What saves the orthogonal-only square puzzles are the long-range hints (columns and colors) and the larger tiles with more neighbors
It turns out that with only 4 neighbors per tile, nothing very complicated can happen. I haven't been able to formalize or prove that, but I'm fairly certain.
Cool. I really like hearing people's feedback as they make their way to later levels. Most of my favorites are toward the end, with a few scattered earlier on.
well, "standard" bricks do, and some of the levels presented as rectangles are hexagons in disguise, but very few.
Let me look at this one more carefully
Yes, I think it is the same as hexagonal, but ever so slightly more annoying. There are relatively few levels that do this sort of thing, maybe just 2 or 3
the hex/tri puzzles always take me forever to wrap my head around initially (in terms of figuring out which kinds of deductions I can make), but once I get there, I can usually breeze through them quite quickly. that's actually quite satisfying :D
still on it, but after taking a while to find a place to start, I managed to clear about half of it very quickly. bit stuck again now, but I'm sure I'll find something ;)

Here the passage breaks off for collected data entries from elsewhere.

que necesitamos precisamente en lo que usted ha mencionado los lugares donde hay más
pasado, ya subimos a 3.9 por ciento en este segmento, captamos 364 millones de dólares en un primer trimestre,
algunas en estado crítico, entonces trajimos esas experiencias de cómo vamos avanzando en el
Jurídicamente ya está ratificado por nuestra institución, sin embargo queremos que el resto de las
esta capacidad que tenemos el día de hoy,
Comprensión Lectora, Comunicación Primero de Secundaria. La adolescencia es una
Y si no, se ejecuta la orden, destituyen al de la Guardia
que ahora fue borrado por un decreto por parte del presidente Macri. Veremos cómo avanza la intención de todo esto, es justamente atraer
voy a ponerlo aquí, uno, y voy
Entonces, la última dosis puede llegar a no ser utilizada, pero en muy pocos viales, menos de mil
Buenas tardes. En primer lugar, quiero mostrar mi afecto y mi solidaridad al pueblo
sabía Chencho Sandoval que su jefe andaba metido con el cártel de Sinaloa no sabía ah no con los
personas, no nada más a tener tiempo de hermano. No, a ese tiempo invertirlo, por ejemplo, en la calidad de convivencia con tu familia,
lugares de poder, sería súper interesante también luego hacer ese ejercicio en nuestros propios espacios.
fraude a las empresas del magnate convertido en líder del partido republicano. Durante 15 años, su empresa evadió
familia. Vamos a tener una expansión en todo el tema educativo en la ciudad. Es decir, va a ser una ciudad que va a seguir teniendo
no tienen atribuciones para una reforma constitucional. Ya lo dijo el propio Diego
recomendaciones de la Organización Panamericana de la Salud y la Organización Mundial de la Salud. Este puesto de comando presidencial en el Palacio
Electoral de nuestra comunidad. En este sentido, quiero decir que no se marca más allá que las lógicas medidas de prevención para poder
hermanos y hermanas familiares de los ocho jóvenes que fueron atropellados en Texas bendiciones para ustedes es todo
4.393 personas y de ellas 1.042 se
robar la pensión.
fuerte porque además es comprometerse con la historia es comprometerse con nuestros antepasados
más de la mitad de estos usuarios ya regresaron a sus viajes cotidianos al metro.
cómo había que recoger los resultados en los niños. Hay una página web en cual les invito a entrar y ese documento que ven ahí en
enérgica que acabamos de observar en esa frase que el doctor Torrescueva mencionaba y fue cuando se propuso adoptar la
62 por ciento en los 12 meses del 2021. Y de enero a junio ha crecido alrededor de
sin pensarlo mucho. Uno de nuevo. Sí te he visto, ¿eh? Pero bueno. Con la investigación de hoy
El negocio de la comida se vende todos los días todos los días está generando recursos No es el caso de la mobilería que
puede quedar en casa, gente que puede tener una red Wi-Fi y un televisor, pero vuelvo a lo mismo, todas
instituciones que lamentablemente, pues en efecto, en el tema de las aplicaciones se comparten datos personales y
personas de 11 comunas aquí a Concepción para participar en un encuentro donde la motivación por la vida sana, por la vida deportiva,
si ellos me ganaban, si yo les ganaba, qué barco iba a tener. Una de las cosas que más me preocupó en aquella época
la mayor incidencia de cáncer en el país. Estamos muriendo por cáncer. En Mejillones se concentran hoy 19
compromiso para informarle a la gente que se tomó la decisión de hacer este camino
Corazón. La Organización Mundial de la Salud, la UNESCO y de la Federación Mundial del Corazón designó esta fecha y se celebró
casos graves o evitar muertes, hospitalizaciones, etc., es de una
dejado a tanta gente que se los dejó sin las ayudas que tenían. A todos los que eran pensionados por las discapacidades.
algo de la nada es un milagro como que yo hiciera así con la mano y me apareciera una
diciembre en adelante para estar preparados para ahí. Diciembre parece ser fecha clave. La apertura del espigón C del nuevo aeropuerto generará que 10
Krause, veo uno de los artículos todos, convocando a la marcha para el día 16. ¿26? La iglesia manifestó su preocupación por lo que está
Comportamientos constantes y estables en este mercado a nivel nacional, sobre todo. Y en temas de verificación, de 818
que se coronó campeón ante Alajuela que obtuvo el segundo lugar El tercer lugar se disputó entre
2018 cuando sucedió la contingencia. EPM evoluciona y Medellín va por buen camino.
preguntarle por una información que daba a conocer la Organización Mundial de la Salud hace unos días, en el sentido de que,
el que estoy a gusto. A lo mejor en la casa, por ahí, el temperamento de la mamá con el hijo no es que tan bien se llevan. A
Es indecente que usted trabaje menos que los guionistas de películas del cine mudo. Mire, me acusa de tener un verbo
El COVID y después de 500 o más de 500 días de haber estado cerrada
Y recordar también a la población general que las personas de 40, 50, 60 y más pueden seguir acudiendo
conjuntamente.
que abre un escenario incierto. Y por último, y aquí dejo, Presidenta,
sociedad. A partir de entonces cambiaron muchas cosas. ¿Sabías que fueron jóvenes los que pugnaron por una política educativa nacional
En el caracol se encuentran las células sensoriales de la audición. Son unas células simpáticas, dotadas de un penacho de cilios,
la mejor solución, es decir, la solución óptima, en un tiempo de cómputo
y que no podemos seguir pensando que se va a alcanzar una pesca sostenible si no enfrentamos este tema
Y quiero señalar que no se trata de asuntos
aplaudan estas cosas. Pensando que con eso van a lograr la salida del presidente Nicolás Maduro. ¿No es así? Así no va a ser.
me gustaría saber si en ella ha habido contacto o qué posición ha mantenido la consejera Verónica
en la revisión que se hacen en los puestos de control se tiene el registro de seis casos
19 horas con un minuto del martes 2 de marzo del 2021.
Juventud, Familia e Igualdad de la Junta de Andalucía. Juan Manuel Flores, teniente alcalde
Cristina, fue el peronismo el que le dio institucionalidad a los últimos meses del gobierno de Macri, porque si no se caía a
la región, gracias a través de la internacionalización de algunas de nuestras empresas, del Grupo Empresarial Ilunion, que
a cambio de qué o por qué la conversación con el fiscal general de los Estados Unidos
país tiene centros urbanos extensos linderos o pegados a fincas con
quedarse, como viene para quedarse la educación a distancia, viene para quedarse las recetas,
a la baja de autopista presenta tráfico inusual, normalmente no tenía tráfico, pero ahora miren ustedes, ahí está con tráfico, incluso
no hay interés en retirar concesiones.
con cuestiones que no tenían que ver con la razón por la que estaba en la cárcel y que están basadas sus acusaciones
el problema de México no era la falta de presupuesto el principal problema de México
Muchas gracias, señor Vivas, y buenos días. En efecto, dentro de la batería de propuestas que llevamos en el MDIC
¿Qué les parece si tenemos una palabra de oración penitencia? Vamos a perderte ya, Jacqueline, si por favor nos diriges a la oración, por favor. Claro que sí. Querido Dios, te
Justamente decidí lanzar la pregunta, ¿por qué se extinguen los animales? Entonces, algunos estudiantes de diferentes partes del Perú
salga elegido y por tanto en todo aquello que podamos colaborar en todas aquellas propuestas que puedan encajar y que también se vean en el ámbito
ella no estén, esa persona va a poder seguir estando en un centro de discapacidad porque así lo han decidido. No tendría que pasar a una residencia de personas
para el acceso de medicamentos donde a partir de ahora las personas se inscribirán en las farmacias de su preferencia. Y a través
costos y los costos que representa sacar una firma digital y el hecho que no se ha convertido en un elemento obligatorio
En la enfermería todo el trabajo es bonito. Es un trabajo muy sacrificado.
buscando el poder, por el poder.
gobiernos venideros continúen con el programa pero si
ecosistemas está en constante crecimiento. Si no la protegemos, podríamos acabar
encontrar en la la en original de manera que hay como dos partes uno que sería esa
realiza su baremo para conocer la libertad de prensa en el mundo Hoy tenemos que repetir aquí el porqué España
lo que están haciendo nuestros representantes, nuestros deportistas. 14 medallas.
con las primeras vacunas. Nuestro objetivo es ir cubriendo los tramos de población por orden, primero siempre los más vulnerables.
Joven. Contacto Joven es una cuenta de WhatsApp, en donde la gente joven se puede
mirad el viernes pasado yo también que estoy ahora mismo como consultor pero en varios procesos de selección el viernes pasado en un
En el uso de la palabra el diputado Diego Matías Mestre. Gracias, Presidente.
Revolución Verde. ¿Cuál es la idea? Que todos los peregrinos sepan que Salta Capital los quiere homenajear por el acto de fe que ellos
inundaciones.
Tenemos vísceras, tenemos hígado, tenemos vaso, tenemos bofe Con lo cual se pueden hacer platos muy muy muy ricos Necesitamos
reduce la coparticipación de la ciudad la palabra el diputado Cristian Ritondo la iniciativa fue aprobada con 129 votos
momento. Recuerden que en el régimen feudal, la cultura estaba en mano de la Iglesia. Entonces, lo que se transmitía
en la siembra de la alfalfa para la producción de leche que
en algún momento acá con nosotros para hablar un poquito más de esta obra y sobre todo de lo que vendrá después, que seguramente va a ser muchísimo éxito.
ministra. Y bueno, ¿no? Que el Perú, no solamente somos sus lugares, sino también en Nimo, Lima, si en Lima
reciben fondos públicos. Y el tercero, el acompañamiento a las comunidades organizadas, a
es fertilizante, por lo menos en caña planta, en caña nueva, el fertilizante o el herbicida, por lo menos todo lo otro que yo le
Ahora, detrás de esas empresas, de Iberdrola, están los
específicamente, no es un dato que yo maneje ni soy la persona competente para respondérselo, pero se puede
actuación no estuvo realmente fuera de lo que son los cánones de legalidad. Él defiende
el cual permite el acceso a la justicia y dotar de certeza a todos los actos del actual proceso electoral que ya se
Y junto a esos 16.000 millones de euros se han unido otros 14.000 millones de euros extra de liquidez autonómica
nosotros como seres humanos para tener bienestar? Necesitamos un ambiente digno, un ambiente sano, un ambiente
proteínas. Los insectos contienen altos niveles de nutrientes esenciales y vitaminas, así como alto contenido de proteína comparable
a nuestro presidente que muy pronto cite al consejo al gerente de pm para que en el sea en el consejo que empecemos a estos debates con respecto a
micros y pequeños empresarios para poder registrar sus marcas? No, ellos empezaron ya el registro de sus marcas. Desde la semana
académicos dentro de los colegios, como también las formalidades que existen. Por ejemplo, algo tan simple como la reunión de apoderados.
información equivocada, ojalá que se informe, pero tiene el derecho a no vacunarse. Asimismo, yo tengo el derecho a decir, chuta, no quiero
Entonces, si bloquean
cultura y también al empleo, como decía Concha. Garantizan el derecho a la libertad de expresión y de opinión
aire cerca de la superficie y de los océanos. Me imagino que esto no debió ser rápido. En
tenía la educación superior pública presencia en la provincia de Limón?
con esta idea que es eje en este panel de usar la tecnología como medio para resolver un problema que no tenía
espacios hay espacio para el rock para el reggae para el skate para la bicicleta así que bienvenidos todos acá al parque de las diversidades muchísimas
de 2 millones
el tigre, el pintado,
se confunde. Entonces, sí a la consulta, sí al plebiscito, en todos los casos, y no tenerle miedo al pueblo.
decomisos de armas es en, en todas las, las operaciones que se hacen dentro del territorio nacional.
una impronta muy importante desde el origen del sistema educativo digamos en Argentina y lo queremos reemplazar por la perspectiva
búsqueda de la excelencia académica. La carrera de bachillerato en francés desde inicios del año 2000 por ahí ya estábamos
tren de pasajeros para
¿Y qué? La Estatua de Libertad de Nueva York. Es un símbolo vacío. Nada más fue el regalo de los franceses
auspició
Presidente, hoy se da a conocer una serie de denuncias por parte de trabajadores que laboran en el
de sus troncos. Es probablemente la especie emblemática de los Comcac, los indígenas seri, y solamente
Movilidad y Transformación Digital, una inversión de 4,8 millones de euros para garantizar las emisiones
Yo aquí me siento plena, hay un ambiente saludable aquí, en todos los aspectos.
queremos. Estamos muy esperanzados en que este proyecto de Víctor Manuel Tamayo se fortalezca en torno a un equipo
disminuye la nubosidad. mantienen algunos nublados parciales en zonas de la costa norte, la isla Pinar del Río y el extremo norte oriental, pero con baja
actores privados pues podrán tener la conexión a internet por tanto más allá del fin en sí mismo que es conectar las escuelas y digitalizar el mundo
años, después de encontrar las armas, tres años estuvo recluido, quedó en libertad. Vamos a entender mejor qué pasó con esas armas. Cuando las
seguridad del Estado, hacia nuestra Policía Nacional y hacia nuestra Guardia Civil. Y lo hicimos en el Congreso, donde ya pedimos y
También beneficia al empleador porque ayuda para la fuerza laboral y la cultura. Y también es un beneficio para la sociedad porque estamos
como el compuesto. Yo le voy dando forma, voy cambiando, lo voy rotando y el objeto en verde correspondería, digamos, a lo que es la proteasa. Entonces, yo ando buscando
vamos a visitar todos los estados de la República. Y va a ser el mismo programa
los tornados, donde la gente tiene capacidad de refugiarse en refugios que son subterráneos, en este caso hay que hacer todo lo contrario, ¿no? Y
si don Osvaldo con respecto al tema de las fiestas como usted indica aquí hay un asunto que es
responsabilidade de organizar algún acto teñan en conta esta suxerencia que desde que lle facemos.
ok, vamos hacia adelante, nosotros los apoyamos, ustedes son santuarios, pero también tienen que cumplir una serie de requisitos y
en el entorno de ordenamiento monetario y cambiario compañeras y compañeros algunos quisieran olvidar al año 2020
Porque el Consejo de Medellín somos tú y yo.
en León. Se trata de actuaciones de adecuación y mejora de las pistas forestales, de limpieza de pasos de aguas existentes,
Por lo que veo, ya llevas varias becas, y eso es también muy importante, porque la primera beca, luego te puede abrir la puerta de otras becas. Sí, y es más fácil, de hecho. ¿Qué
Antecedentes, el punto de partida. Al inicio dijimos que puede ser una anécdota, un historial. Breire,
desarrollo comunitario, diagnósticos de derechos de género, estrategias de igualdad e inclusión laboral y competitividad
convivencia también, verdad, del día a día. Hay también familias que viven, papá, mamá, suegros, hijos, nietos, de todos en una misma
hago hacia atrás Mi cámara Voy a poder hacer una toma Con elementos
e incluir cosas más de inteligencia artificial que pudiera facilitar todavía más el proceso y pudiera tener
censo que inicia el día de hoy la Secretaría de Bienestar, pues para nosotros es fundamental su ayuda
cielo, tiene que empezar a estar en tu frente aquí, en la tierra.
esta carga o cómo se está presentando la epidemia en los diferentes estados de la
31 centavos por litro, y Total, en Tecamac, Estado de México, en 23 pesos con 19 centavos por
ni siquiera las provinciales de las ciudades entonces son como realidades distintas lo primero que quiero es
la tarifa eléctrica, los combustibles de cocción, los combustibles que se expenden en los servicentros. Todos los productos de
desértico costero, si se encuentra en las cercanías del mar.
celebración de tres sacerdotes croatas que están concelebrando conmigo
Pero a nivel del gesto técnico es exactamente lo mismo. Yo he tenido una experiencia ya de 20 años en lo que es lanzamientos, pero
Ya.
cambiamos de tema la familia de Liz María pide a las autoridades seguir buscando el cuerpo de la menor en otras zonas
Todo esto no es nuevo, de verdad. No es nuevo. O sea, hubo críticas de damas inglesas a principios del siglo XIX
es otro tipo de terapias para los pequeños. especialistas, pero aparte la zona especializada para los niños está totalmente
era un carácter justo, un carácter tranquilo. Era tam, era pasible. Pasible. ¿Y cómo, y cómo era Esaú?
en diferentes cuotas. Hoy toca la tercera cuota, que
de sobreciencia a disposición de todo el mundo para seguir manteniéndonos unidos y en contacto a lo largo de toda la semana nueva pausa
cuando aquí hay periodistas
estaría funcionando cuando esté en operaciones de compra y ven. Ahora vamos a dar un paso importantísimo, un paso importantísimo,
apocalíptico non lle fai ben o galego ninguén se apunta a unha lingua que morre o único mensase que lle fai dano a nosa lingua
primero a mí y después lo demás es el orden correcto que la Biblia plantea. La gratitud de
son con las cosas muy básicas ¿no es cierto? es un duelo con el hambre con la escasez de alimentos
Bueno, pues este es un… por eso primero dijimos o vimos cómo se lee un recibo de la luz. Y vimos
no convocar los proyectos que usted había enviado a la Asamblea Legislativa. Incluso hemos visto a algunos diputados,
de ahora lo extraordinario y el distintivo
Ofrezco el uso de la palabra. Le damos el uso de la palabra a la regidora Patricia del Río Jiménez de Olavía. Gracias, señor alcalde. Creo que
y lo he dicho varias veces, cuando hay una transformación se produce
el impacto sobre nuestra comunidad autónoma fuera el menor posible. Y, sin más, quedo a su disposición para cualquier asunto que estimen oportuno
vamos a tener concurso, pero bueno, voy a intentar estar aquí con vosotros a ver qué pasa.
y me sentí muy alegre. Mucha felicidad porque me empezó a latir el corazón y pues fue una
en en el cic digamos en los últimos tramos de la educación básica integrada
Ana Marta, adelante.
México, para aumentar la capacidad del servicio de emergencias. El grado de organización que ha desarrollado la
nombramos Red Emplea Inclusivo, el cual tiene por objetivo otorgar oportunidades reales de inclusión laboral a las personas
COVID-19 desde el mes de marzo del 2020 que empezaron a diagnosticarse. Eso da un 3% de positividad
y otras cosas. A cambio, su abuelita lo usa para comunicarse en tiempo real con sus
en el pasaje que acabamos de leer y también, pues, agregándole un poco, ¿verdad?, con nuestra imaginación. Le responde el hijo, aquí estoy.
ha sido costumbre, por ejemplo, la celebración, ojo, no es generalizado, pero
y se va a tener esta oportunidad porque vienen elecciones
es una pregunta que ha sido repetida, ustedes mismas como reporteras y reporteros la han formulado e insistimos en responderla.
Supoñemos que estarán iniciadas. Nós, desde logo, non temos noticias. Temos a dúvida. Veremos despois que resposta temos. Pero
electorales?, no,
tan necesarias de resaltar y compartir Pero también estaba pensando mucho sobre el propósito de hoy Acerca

What is Retina? I'm in the middle of rewriting some code that I didn't write quite well enough the first time, so I'm looking for any excuse to do something else.
@EricTressler 49 (Snowflake) was quite nice. I thought it required some interesting reasoning about remaining colour counts, but it may have just seemed more interesting because it was harder to visualise on the hex/tri grid, not sure.
@Riker sort of. It actually works everywhere, but due to some technicalities with Steam, I don't yet have a steam-ready version of it for any other platforms
@Riker I'm trying to decide on a good blanket policy for people that don't have windows. I think possibly I should just give it away for Linux/OS X during the same time frame, and then not again until I can put a proper version on Steam.
Frankly, I want more people to try it, but it seems like a bad idea to undermine the distribution through Steam, so I don't know.